Construction from the ground up is probably cheaper, Brehman said, "but saving these buildings is more palatable to the community."
Market is changing
With reBuild partners Tom Harvey and Mac Brand, he has years of experience doing $1 million "Main Line flips."
In 2011, Harvey and Brehman joined Brand, noting "the trend away from gargantuan houses on the Main Line," and did the Villas at Redleaf in Wynnewood — 30-year-old refurbished condos in a former mansion.
"Because of Redleaf, we saw the growing market of downsizing boomers for high-end condos," Brehman said.
One thing that worked well in the Narberth project, he said, was excavating a stairwell on the side of the church to obtain access to the lowest level, so the required parking could go under the condo units.
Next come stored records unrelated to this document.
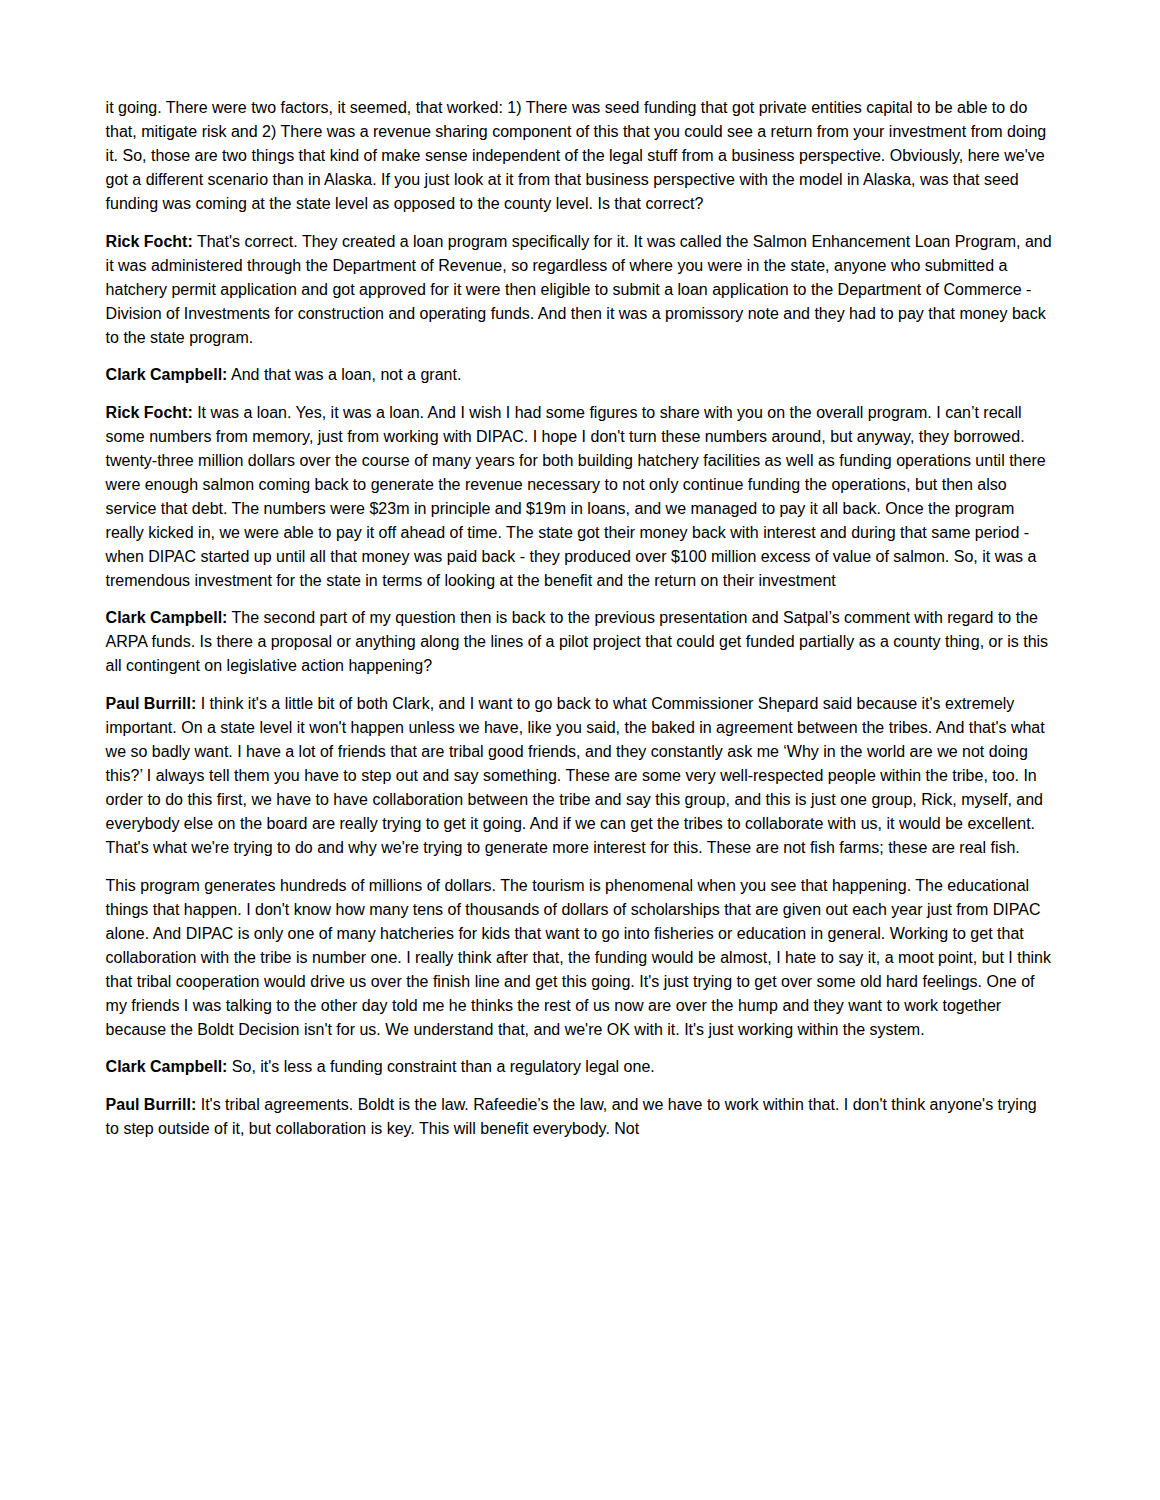it going. There were two factors, it seemed, that worked: 1) There was seed funding that got private entities capital to be able to do that, mitigate risk and 2) There was a revenue sharing component of this that you could see a return from your investment from doing it. So, those are two things that kind of make sense independent of the legal stuff from a business perspective. Obviously, here we've got a different scenario than in Alaska. If you just look at it from that business perspective with the model in Alaska, was that seed funding was coming at the state level as opposed to the county level. Is that correct?
Rick Focht: That's correct. They created a loan program specifically for it. It was called the Salmon Enhancement Loan Program, and it was administered through the Department of Revenue, so regardless of where you were in the state, anyone who submitted a hatchery permit application and got approved for it were then eligible to submit a loan application to the Department of Commerce - Division of Investments for construction and operating funds. And then it was a promissory note and they had to pay that money back to the state program.
Clark Campbell: And that was a loan, not a grant.
Rick Focht: It was a loan. Yes, it was a loan. And I wish I had some figures to share with you on the overall program. I can’t recall some numbers from memory, just from working with DIPAC. I hope I don't turn these numbers around, but anyway, they borrowed. twenty-three million dollars over the course of many years for both building hatchery facilities as well as funding operations until there were enough salmon coming back to generate the revenue necessary to not only continue funding the operations, but then also service that debt. The numbers were $23m in principle and $19m in loans, and we managed to pay it all back. Once the program really kicked in, we were able to pay it off ahead of time. The state got their money back with interest and during that same period - when DIPAC started up until all that money was paid back - they produced over $100 million excess of value of salmon. So, it was a tremendous investment for the state in terms of looking at the benefit and the return on their investment
Clark Campbell: The second part of my question then is back to the previous presentation and Satpal’s comment with regard to the ARPA funds. Is there a proposal or anything along the lines of a pilot project that could get funded partially as a county thing, or is this all contingent on legislative action happening?
Paul Burrill: I think it's a little bit of both Clark, and I want to go back to what Commissioner Shepard said because it's extremely important. On a state level it won't happen unless we have, like you said, the baked in agreement between the tribes. And that's what we so badly want. I have a lot of friends that are tribal good friends, and they constantly ask me ‘Why in the world are we not doing this?’ I always tell them you have to step out and say something. These are some very well-respected people within the tribe, too. In order to do this first, we have to have collaboration between the tribe and say this group, and this is just one group, Rick, myself, and everybody else on the board are really trying to get it going. And if we can get the tribes to collaborate with us, it would be excellent. That's what we're trying to do and why we're trying to generate more interest for this. These are not fish farms; these are real fish.
This program generates hundreds of millions of dollars. The tourism is phenomenal when you see that happening. The educational things that happen. I don't know how many tens of thousands of dollars of scholarships that are given out each year just from DIPAC alone. And DIPAC is only one of many hatcheries for kids that want to go into fisheries or education in general. Working to get that collaboration with the tribe is number one. I really think after that, the funding would be almost, I hate to say it, a moot point, but I think that tribal cooperation would drive us over the finish line and get this going. It's just trying to get over some old hard feelings. One of my friends I was talking to the other day told me he thinks the rest of us now are over the hump and they want to work together because the Boldt Decision isn't for us. We understand that, and we're OK with it. It's just working within the system.
Clark Campbell: So, it's less a funding constraint than a regulatory legal one.
Paul Burrill: It's tribal agreements. Boldt is the law. Rafeedie’s the law, and we have to work within that. I don't think anyone's trying to step outside of it, but collaboration is key. This will benefit everybody. Not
The First Baptist site offers a similar opportunity for below-unit parking, he said.
Two years ago, developer Andy Thomas didn't have it that easy.
When he turned a long-closed church and its rectory into a single-family home, townhouses and rental apartments, Thomas said, he had to dig the footings for the required underground parking by hand, which caused significant delays. His buyers were paying in the upper $500,000s, adding $100,000 in upgrades to the base price, Thomas said.
Sale and eventual reuse of religious properties does not necessarily mean all congregations have to vacate. At another site, for instance, Weinstein will build 20 condos but lease the sanctuary back to the church members.
Brokering sales of spiritual institutions is very different from the rest of his business, Duffy said:
"I tell people I have the greatest client ever — God."